Recessions and depressions are natural and vital processes in society's development. But of course that is not the lesson that the media, the schools, and the politicians take away. They will wail and scream that the markets have failed; that speculators and Wall Street are criminals; that capitalism is immoral and that only the nanny-mommy state is benign, caring and capable of saving us. They will elevate silly politicians like Obama as messiahs, and engage in pleadings and infantile projections that government must save unions; preferred firms or individuals who did not live frugally or properly.
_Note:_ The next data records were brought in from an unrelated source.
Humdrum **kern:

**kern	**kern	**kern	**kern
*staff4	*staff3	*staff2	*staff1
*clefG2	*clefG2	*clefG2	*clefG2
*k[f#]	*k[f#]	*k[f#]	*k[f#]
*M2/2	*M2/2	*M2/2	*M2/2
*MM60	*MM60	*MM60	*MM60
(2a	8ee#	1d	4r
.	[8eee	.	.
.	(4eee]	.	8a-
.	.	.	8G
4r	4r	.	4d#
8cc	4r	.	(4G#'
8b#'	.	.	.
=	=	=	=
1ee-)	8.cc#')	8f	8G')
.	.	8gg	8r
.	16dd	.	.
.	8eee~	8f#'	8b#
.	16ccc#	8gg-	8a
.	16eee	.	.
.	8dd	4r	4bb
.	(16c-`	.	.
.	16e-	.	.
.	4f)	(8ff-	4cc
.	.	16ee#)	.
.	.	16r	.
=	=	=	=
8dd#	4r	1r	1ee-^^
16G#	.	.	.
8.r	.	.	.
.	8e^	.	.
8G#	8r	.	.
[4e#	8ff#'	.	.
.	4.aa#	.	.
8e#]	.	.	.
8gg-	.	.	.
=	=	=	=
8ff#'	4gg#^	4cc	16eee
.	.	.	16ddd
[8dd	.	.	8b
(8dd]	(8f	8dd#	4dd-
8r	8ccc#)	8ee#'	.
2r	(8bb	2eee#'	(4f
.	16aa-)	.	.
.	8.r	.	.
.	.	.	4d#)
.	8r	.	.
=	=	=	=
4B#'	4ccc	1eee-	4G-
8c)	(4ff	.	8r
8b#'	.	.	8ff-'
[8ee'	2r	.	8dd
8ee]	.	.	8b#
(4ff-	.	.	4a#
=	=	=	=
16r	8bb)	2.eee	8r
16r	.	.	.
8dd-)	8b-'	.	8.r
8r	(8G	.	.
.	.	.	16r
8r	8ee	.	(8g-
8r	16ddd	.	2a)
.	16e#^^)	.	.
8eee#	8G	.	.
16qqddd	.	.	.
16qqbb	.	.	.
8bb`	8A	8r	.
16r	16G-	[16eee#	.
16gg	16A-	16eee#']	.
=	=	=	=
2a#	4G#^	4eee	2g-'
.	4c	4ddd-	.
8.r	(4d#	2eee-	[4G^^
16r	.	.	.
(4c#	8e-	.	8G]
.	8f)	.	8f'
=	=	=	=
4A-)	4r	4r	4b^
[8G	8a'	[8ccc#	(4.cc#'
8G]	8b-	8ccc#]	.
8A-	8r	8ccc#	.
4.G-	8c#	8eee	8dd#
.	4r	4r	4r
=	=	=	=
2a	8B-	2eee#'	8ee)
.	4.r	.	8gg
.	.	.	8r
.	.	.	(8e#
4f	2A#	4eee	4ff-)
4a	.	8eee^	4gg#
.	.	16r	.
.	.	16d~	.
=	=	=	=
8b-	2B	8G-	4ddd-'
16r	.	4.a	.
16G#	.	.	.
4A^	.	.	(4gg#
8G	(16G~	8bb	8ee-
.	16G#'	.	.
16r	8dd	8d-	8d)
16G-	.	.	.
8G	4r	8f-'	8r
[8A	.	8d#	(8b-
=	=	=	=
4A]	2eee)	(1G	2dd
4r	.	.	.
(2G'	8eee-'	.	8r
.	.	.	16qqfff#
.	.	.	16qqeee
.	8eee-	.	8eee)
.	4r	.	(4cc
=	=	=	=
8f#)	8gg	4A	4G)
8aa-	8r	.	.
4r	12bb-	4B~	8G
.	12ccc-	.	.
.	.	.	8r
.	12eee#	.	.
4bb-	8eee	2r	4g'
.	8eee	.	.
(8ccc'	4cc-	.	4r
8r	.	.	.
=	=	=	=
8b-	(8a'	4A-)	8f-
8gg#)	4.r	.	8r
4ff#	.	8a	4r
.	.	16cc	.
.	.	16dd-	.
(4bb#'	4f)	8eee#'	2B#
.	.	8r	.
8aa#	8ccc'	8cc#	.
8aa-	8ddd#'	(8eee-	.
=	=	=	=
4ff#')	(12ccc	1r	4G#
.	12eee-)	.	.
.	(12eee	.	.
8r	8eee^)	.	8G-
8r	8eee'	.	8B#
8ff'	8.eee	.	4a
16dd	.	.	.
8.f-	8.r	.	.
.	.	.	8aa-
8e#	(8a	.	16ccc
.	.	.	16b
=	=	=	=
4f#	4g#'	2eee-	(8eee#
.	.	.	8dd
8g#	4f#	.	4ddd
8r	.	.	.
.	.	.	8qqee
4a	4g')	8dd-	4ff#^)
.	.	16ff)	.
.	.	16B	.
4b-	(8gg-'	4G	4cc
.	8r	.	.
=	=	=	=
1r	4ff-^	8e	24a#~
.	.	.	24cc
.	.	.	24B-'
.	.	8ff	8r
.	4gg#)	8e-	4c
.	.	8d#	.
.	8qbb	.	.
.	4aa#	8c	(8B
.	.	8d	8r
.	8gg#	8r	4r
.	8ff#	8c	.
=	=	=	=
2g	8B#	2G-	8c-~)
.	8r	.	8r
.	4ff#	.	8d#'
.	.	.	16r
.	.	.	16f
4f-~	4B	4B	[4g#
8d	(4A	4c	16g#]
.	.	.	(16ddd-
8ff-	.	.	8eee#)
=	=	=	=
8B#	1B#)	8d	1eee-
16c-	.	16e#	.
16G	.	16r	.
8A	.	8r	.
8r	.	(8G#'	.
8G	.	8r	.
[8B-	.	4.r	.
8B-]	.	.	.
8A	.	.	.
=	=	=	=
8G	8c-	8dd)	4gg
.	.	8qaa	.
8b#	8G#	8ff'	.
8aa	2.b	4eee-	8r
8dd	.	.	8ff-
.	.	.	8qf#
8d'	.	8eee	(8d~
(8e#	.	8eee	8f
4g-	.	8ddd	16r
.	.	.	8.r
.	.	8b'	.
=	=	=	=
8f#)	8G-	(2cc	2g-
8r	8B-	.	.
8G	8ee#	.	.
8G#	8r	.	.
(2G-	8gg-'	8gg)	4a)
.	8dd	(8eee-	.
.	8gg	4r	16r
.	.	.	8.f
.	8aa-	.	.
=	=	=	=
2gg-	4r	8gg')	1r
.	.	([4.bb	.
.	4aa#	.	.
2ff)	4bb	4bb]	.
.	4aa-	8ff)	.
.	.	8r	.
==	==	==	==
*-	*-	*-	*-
Even worse, the vast majority who live within their means, who pay their bills, who accept risk and reward will be told that unless they transfer their wealth to those who did not follow proper economic management, the world will end, ATMs won't work and sea levels will rise - not to mention the deaths of millions of cute polar bears.

The whole scenario now unfolding with governments bankrupting the future to save those firms and individuals who ignored reason, basic economic laws and responsibility for their own actions is a travesty. Recessions are positive in that they teach and remind each generation of what not to do. If you use government to shield people and companies from reality you will only prolong and extend economic trouble, and more importantly destroy the economic cultural underpinnings that allow civilisation to develop. Moral hazard, risk and reward, reaping what you sow, and accepting responsibility are not just Biblical injunctions of good behaviour, they are literally the cultural contracts of a truly progressive society.